Buffalo lofi-folk act The Ant Hill Kids have surfaced again with their second full-length album, All Together Now!, which officially saw the light of day back in March. This collection finds the group digging deeper into their unique “cult-folk” niche, a space where the unstructured spirit of freak folk meets the unhurried, reflective nature of slowcore. From the get-go, the album wraps you in a warm, fuzzy blanket of lo-fi production. It has that unmistakable, intimate feel of a passion project born in a bedroom or basement, where the raw edges are part of the charm. All Together Now! is our album of the week.

 

All Together Now! takes a noticeably moodier path than the band’s 2024 self-titled debut. The Ant Hill Kids embrace this darker vibe, building their songs around an instrumental core that feels both earthy and subtly inventive. Acoustic guitars pull double duty as the primary instrumentation and main storytellers. This groundwork is then colored with a variety of auxiliary percussion and the fascinating textures of sounds seemingly plucked from the everyday world. It’s easy to hear echoes of artists like Alex G, The American Analog Set, and a Horn of Plenty-era Grizzly Bear.

 

“Heavens To Betsy” kicks things off with a distinctively eerie, jangly, and slightly off-kilter feel, driven home by the unsettling line, “I have no mouth / and I must scream / I have no eyes / yet I must see.” The title track, “All Together Now!”, though short at just over a minute, serves as the album’s proper introduction, with the band announcing “The Ant Hill Kids! We’re All Together Now!” before giving way to layers of carefully picked guitars and a communal chant at the end. “Between Two Trees” emerges as a clear highlight, conjuring the delicate, somber acoustic beauty of Elliott Smith coupled with delightfully cryptic lyricism that is very on-brand for The Ant Hill Kids. “AHK 88.9,” while also fleeting, functions as an intriguing sonic sculpture, mimicking the experience of scanning an FM radio dial through a series of original Ant Hill Kids mini compositions and found sound snippets.

 

“Learning to Hunt” is another compelling moment, again built on those slowly arpeggiated acoustic chords, but this time with the added texture of fuzzy, lo-fi electric guitars droning along.
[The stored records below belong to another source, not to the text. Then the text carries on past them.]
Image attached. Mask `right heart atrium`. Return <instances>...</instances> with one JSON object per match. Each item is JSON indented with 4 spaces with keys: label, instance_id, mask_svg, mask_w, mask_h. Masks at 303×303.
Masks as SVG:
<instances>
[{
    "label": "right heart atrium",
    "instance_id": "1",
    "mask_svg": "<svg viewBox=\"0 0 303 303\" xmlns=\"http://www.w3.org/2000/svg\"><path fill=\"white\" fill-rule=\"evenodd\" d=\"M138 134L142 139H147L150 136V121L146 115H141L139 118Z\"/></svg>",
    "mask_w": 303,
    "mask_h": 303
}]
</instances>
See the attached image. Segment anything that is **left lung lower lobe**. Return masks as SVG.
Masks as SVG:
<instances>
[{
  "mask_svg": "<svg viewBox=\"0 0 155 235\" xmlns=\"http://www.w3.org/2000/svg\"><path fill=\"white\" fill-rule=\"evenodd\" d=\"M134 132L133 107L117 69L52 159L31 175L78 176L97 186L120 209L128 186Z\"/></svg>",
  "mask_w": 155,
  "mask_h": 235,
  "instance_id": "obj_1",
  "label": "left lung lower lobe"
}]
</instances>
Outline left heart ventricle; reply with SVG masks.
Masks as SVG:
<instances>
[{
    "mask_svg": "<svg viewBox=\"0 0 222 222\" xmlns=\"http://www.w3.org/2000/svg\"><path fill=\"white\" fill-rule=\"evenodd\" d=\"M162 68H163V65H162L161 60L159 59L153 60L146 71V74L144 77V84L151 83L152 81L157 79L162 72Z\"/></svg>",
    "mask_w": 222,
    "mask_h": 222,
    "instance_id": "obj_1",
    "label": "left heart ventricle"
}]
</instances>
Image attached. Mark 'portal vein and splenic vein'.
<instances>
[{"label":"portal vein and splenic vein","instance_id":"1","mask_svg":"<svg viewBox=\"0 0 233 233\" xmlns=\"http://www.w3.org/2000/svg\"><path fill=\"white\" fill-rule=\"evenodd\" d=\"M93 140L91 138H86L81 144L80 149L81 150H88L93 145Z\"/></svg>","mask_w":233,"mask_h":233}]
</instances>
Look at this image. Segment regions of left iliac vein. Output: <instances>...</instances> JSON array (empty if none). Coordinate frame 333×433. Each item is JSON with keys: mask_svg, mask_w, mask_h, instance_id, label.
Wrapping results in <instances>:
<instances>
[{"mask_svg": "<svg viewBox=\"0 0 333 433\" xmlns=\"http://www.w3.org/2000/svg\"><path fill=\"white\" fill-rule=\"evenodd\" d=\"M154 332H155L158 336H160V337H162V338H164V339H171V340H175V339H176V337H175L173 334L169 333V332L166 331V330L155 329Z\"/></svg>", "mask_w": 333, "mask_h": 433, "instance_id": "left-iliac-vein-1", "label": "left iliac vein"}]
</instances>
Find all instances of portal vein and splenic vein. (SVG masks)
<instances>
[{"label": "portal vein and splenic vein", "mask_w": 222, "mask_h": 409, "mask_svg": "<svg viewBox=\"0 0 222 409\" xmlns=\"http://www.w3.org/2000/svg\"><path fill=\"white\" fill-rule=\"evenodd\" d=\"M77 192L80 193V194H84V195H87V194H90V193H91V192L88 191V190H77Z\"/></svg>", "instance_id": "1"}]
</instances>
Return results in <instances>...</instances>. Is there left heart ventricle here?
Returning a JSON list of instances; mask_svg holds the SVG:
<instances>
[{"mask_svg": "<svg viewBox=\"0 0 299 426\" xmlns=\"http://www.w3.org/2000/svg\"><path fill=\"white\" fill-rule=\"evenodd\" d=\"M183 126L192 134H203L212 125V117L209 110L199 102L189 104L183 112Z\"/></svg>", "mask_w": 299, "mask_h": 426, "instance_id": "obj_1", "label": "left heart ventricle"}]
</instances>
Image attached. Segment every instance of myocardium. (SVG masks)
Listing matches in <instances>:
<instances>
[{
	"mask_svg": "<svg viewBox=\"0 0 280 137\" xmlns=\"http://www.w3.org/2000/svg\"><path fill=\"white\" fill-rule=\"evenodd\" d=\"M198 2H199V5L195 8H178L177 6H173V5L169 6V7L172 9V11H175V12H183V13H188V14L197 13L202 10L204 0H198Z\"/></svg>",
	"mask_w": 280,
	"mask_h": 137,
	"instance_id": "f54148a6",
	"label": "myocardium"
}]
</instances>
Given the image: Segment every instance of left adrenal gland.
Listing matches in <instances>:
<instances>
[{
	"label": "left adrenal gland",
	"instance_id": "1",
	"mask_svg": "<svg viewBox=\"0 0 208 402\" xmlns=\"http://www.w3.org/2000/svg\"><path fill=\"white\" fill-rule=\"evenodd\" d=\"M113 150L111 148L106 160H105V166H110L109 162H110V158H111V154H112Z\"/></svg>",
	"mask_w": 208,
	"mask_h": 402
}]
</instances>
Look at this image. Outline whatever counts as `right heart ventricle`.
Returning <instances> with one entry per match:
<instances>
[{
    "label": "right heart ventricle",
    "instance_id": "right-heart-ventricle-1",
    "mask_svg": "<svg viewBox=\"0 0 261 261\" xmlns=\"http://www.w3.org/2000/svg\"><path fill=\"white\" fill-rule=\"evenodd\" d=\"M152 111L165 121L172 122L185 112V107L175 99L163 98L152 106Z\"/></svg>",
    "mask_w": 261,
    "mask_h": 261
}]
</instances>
The track unfolds like a disarmingly sincere love song, with lines such as “I’m learning to hunt for you” and “No one will care half as much as I care about you,” delivered with charming simplicity. The band also shows off their dynamic range with “Cour D’Alene Idaho.” The track starts in familiar Ant Hill Kids territory — organic, pared-back slowcore — but gradually blossoms into a sprawling, layered instrumental jam, bringing in synths and big, fuzzy guitar textures.

 

What The Ant Hill Kids achieve with All Together Now! is a potent exercise in atmosphere and narrative. They’ve crafted an album that speaks in hushed, cryptic tones but resonates deeply, using its lo-fi charm and varied song structures to paint the collection with an almost cinematic quality. Thoughtfully constructed, faintly unnerving, but ultimately captivating, All Together Now! is an all-around solid second effort from The Ant Hill Kids.